[Opening DATA IN THIS EXERCISE section]

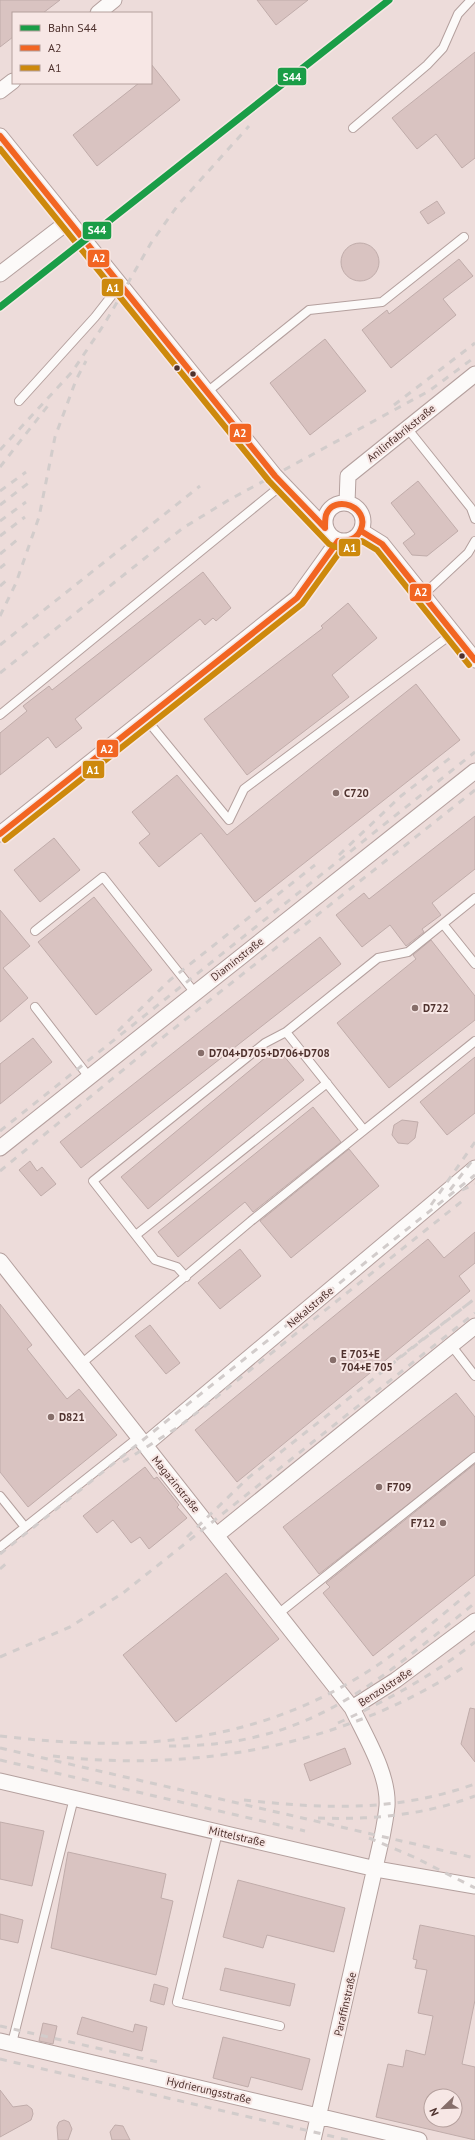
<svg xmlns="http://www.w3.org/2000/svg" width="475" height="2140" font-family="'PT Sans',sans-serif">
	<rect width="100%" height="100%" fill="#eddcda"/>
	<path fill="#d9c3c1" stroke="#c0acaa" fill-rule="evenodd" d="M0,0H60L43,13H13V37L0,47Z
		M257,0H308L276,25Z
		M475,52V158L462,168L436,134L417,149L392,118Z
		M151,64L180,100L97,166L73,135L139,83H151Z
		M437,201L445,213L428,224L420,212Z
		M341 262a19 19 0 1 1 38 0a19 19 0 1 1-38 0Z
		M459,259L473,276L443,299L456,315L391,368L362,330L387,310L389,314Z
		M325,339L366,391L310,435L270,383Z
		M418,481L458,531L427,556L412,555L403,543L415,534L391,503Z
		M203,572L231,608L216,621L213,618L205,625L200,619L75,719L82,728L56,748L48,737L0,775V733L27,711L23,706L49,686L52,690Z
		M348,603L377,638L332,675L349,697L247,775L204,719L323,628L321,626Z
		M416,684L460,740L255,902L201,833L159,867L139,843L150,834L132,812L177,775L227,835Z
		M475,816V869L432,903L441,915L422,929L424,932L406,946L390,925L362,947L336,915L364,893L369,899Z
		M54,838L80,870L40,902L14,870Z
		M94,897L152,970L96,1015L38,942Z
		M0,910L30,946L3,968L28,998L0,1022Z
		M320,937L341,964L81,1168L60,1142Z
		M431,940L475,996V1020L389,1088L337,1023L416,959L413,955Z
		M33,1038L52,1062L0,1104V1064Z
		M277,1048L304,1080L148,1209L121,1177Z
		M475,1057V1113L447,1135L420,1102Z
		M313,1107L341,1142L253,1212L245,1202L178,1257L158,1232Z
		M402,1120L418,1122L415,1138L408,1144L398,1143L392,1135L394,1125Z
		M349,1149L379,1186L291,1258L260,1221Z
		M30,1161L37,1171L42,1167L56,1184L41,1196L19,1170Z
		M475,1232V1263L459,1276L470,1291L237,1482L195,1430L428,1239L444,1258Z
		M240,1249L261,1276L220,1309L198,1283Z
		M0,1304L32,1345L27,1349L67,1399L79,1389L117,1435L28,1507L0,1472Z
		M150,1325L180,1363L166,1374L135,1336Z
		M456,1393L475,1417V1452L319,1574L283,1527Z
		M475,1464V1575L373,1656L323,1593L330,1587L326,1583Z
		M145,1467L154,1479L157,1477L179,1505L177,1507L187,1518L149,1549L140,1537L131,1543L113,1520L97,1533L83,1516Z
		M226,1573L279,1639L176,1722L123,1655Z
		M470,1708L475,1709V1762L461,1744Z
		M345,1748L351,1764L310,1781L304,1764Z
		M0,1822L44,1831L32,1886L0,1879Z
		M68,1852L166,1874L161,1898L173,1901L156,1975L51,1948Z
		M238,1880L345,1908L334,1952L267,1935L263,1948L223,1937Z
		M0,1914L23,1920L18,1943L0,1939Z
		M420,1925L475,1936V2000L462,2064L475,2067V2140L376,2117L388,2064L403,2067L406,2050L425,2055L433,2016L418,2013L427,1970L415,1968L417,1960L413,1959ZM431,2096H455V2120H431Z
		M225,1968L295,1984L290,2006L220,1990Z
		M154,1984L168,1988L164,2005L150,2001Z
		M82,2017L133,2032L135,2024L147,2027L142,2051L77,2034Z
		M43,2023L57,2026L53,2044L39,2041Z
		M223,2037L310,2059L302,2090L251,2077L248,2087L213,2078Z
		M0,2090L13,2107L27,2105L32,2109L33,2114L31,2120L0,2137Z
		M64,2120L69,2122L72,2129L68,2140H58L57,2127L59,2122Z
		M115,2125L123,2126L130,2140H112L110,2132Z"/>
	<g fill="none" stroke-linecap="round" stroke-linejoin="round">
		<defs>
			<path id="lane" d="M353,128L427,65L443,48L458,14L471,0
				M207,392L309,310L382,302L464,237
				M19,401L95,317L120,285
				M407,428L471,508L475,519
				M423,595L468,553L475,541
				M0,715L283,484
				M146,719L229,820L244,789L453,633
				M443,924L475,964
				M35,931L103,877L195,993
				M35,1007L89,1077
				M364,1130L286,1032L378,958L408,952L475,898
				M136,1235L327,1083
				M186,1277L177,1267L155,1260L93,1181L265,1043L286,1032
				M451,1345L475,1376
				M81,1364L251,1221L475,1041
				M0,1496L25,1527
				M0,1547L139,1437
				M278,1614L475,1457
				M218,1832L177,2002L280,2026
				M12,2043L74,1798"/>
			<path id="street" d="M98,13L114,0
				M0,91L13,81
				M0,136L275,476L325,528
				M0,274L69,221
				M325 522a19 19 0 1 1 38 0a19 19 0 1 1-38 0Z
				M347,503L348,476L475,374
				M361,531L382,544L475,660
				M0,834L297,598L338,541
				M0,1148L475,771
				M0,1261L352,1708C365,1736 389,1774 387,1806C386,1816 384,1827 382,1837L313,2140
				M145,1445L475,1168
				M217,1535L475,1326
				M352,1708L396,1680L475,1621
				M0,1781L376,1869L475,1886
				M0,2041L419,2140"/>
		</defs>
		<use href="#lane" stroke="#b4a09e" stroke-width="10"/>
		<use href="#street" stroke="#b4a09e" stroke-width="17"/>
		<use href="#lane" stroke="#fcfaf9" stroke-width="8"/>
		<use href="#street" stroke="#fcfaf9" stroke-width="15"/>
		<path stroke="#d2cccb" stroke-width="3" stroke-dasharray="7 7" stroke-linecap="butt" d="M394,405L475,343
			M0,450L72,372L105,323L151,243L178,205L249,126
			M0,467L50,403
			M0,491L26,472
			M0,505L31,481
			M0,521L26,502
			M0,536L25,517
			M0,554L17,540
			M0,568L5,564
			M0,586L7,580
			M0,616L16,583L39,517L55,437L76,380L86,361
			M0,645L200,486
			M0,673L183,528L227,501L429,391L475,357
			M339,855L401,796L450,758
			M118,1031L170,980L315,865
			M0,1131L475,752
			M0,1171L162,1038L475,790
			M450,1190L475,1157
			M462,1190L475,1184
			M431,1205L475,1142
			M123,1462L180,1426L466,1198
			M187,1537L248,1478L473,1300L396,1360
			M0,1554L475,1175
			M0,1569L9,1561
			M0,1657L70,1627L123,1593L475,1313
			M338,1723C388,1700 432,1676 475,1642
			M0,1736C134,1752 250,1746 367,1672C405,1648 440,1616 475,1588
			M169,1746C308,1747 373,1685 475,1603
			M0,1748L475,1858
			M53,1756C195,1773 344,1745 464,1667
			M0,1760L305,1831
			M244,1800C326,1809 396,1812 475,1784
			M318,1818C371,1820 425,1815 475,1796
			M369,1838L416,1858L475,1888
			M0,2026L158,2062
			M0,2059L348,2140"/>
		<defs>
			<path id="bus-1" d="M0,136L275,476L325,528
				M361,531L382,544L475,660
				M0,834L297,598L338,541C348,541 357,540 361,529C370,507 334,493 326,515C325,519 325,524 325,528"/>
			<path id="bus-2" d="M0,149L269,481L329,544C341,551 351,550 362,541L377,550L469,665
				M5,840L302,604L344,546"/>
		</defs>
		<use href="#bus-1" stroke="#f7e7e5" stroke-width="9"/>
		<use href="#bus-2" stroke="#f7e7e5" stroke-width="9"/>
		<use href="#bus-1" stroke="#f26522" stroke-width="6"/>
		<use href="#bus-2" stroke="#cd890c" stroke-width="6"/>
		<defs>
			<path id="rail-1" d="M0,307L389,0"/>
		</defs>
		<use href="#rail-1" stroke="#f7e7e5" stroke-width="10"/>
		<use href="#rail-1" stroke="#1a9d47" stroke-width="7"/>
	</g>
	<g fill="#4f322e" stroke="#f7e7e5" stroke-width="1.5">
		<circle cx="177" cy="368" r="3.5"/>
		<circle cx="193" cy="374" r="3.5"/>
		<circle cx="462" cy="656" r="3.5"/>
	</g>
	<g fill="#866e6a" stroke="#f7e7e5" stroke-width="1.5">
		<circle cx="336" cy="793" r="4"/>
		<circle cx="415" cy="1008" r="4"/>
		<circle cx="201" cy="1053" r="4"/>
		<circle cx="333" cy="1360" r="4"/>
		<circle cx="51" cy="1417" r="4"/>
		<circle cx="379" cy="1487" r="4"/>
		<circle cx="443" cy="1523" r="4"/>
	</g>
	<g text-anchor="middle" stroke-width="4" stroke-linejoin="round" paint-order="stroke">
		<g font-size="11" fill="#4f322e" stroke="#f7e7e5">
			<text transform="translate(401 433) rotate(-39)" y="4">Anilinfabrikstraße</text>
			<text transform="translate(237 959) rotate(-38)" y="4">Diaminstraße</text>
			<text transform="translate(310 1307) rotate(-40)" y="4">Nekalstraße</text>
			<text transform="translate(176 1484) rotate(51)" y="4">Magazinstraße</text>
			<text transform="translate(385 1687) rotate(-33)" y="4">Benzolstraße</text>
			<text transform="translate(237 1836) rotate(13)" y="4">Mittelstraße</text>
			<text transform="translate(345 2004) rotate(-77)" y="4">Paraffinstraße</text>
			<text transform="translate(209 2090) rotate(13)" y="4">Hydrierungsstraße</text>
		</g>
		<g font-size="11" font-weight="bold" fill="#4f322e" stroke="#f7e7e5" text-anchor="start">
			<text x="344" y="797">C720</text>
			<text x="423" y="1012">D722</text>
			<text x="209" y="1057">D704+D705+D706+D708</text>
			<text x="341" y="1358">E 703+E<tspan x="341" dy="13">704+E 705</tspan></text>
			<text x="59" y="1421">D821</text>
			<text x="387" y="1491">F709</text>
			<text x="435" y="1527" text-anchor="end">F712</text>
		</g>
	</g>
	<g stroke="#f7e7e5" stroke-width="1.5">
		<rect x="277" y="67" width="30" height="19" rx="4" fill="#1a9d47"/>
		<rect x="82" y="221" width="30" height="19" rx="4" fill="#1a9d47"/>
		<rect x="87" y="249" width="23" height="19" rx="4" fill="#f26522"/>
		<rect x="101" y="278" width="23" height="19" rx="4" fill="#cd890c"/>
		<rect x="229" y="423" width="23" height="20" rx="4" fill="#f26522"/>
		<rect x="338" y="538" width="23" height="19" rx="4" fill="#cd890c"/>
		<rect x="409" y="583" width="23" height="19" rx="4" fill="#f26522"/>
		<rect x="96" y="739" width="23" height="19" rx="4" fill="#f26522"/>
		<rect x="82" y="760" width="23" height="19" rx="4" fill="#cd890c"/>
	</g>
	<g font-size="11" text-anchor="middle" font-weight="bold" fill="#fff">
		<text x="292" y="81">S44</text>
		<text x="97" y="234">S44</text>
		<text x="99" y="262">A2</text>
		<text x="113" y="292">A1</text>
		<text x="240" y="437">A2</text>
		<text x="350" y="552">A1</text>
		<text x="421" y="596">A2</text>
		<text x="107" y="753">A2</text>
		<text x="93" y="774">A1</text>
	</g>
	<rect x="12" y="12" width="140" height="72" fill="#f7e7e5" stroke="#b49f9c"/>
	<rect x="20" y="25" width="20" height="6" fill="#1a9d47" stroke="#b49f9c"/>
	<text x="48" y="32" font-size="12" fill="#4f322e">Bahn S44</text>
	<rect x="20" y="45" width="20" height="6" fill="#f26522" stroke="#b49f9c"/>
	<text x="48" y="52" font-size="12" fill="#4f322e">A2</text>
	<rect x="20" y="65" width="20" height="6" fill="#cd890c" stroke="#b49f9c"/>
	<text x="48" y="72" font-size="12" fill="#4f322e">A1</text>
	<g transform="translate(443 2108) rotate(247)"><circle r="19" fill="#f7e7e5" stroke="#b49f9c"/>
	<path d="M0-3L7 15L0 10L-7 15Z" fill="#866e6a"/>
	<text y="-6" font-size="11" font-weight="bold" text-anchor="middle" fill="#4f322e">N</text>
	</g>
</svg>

[Closing DATA IN THIS EXERCISE section]

THE TASK.
Show each line of the material holding "round".

ANSWER TO THE PROBLEM.
	<g fill="none" stroke-linecap="round" stroke-linejoin="round">
	<g text-anchor="middle" stroke-width="4" stroke-linejoin="round" paint-order="stroke">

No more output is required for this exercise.